> _Dataset records_:
--------------------
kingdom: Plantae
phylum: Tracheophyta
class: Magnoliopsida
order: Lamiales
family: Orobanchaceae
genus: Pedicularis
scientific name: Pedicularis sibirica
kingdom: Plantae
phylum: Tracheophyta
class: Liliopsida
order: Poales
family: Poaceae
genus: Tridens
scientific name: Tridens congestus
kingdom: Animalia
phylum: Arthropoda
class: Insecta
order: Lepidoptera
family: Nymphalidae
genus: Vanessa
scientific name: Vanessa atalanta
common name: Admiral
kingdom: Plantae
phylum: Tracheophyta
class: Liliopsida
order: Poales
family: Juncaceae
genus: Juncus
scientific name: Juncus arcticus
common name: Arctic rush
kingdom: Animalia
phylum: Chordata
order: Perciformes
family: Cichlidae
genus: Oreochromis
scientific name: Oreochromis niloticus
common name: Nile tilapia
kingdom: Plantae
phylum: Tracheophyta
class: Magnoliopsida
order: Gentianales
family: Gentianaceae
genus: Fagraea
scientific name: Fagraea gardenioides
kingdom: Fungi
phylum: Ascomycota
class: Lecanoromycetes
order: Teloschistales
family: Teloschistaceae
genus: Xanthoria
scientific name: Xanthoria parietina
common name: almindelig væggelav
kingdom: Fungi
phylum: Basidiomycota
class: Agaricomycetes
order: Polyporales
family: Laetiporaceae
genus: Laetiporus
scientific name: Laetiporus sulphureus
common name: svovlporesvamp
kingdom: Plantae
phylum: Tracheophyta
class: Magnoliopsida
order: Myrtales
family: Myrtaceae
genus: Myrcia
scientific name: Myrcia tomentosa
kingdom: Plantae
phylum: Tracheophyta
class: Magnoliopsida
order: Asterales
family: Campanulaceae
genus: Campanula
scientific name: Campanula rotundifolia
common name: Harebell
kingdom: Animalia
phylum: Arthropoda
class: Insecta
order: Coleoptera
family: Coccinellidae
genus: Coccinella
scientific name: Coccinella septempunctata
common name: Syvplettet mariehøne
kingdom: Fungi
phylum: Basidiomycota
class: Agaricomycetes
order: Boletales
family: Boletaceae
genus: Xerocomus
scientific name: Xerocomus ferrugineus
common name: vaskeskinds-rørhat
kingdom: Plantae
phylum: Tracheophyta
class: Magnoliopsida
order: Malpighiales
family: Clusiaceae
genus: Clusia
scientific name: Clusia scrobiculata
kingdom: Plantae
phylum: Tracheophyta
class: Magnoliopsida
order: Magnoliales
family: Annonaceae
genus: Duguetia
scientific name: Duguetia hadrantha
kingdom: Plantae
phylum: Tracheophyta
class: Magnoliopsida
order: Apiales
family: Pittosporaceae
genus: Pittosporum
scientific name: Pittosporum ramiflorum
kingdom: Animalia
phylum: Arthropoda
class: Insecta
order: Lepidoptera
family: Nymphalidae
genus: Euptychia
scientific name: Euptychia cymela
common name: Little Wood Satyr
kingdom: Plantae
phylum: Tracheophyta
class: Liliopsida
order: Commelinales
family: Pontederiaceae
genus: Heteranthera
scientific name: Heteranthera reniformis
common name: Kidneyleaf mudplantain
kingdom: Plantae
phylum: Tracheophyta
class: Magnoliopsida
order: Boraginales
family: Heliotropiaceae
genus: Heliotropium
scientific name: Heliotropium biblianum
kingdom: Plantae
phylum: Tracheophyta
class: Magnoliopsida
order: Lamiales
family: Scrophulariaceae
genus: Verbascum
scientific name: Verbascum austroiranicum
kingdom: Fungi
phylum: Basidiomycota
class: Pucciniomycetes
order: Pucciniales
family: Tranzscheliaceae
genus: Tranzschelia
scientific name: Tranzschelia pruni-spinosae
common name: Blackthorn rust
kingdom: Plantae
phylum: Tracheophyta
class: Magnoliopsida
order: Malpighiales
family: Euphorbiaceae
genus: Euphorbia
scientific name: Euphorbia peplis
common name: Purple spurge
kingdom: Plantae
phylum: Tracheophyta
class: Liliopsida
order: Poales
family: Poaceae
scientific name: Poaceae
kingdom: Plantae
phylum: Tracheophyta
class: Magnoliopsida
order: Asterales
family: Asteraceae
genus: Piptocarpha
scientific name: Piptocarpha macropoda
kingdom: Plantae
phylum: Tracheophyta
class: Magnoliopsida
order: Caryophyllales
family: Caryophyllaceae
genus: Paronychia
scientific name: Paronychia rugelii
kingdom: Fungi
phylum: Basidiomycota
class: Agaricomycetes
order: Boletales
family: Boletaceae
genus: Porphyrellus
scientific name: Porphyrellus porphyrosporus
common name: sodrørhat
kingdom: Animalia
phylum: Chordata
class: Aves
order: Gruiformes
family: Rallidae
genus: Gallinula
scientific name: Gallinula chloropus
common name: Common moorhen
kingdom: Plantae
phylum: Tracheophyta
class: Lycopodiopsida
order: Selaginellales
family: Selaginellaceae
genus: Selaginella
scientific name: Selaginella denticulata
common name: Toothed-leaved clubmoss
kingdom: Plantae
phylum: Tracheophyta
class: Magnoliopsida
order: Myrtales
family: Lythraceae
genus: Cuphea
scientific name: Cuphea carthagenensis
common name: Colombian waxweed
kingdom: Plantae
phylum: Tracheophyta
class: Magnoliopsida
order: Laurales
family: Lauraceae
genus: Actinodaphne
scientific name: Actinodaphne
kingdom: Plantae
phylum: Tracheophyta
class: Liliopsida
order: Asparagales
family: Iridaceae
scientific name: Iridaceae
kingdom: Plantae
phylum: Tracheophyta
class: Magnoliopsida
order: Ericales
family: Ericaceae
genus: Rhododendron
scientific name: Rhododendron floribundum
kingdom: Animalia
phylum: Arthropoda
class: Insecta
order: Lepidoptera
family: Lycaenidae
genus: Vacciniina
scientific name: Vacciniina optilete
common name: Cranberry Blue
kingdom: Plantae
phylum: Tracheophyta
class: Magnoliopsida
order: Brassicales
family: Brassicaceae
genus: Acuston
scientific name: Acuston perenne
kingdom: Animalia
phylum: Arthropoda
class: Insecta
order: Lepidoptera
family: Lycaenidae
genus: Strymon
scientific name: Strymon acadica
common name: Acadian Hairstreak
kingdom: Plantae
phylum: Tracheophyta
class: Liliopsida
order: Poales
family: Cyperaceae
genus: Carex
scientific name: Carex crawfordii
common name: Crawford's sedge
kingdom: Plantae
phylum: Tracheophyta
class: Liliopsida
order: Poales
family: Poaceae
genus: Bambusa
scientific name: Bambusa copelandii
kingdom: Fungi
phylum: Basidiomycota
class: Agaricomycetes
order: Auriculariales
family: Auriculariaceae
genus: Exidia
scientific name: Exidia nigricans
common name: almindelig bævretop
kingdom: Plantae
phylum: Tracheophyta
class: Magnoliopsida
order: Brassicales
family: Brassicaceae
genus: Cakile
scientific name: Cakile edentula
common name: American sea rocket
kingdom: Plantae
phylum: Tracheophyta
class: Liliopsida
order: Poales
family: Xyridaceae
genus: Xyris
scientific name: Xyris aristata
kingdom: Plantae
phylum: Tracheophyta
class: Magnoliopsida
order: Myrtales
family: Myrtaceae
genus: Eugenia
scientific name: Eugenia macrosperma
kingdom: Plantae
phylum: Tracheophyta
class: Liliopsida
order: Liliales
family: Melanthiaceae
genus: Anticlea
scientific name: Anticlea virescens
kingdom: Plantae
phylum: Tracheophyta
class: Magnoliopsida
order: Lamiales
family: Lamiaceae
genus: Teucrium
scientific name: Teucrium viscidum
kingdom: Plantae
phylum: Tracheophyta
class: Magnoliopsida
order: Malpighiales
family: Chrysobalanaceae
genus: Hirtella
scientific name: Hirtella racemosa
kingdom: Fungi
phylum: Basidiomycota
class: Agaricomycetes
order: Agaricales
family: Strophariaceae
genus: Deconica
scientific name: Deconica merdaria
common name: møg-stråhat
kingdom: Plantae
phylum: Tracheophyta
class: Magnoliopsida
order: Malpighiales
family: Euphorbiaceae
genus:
--------------------
> _Problem to solve_: Copy the lines of the records verbatim, starting at the line containing "family: Pontederiaceae" and ending with the line containing "common name: sodrørhat", both included.

> _Final result_:
family: Pontederiaceae
genus: Heteranthera
scientific name: Heteranthera reniformis
common name: Kidneyleaf mudplantain
kingdom: Plantae
phylum: Tracheophyta
class: Magnoliopsida
order: Boraginales
family: Heliotropiaceae
genus: Heliotropium
scientific name: Heliotropium biblianum
kingdom: Plantae
phylum: Tracheophyta
class: Magnoliopsida
order: Lamiales
family: Scrophulariaceae
genus: Verbascum
scientific name: Verbascum austroiranicum
kingdom: Fungi
phylum: Basidiomycota
class: Pucciniomycetes
order: Pucciniales
family: Tranzscheliaceae
genus: Tranzschelia
scientific name: Tranzschelia pruni-spinosae
common name: Blackthorn rust
kingdom: Plantae
phylum: Tracheophyta
class: Magnoliopsida
order: Malpighiales
family: Euphorbiaceae
genus: Euphorbia
scientific name: Euphorbia peplis
common name: Purple spurge
kingdom: Plantae
phylum: Tracheophyta
class: Liliopsida
order: Poales
family: Poaceae
scientific name: Poaceae
kingdom: Plantae
phylum: Tracheophyta
class: Magnoliopsida
order: Asterales
family: Asteraceae
genus: Piptocarpha
scientific name: Piptocarpha macropoda
kingdom: Plantae
phylum: Tracheophyta
class: Magnoliopsida
order: Caryophyllales
family: Caryophyllaceae
genus: Paronychia
scientific name: Paronychia rugelii
kingdom: Fungi
phylum: Basidiomycota
class: Agaricomycetes
order: Boletales
family: Boletaceae
genus: Porphyrellus
scientific name: Porphyrellus porphyrosporus
common name: sodrørhat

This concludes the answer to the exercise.